Start of Source material

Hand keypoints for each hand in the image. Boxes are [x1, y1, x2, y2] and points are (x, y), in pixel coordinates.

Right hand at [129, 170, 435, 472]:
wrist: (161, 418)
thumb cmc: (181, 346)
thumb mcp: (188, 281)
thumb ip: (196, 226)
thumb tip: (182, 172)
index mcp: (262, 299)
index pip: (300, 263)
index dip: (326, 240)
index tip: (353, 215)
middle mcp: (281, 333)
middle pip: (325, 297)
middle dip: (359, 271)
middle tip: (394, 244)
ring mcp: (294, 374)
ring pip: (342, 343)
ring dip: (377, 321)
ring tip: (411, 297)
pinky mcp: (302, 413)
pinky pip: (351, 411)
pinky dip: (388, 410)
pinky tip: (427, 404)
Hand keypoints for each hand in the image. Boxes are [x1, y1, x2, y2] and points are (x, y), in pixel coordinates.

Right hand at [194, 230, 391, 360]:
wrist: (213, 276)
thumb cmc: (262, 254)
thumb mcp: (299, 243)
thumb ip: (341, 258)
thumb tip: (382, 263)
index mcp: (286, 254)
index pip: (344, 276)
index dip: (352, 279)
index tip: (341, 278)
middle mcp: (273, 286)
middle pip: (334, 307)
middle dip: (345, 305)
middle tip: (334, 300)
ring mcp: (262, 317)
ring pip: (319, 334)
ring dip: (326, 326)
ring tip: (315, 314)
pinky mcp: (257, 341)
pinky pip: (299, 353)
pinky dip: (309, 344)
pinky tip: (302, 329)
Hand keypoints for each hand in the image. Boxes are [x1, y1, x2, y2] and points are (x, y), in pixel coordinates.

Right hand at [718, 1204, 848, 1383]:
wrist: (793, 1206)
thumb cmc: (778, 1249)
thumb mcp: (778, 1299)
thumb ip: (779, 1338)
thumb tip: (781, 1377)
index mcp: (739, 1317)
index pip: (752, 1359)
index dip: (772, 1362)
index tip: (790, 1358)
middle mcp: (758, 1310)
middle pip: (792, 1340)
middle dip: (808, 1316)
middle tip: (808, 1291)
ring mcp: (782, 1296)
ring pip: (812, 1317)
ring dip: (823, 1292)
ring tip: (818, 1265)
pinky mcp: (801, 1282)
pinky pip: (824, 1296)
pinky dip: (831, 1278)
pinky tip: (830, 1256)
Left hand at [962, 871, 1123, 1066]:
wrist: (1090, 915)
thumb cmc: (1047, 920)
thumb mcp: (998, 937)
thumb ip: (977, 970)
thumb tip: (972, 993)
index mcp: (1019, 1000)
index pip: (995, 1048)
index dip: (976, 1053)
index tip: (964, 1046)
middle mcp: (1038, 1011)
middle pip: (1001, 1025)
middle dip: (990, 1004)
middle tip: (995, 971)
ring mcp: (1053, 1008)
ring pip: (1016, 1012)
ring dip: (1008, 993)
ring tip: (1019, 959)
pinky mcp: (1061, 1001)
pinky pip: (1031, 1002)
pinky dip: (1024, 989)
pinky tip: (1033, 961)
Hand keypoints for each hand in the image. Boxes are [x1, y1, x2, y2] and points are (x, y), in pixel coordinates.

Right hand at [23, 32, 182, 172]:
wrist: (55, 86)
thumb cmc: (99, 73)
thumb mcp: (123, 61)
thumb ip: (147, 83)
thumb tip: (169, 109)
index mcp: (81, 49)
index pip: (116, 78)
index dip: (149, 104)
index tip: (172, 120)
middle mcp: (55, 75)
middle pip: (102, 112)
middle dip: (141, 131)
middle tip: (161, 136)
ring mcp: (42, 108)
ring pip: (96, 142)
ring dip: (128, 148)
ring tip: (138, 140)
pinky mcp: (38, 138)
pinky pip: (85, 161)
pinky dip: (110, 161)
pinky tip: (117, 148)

End of Source material

■ How to complete this task
Search the entries for the word "Right" and pick out every line that holds it.

■ Response below
Right hand at [129, 170, 435, 472]:
Right hand at [194, 230, 391, 360]:
Right hand at [718, 1204, 848, 1383]:
Right hand at [23, 32, 182, 172]:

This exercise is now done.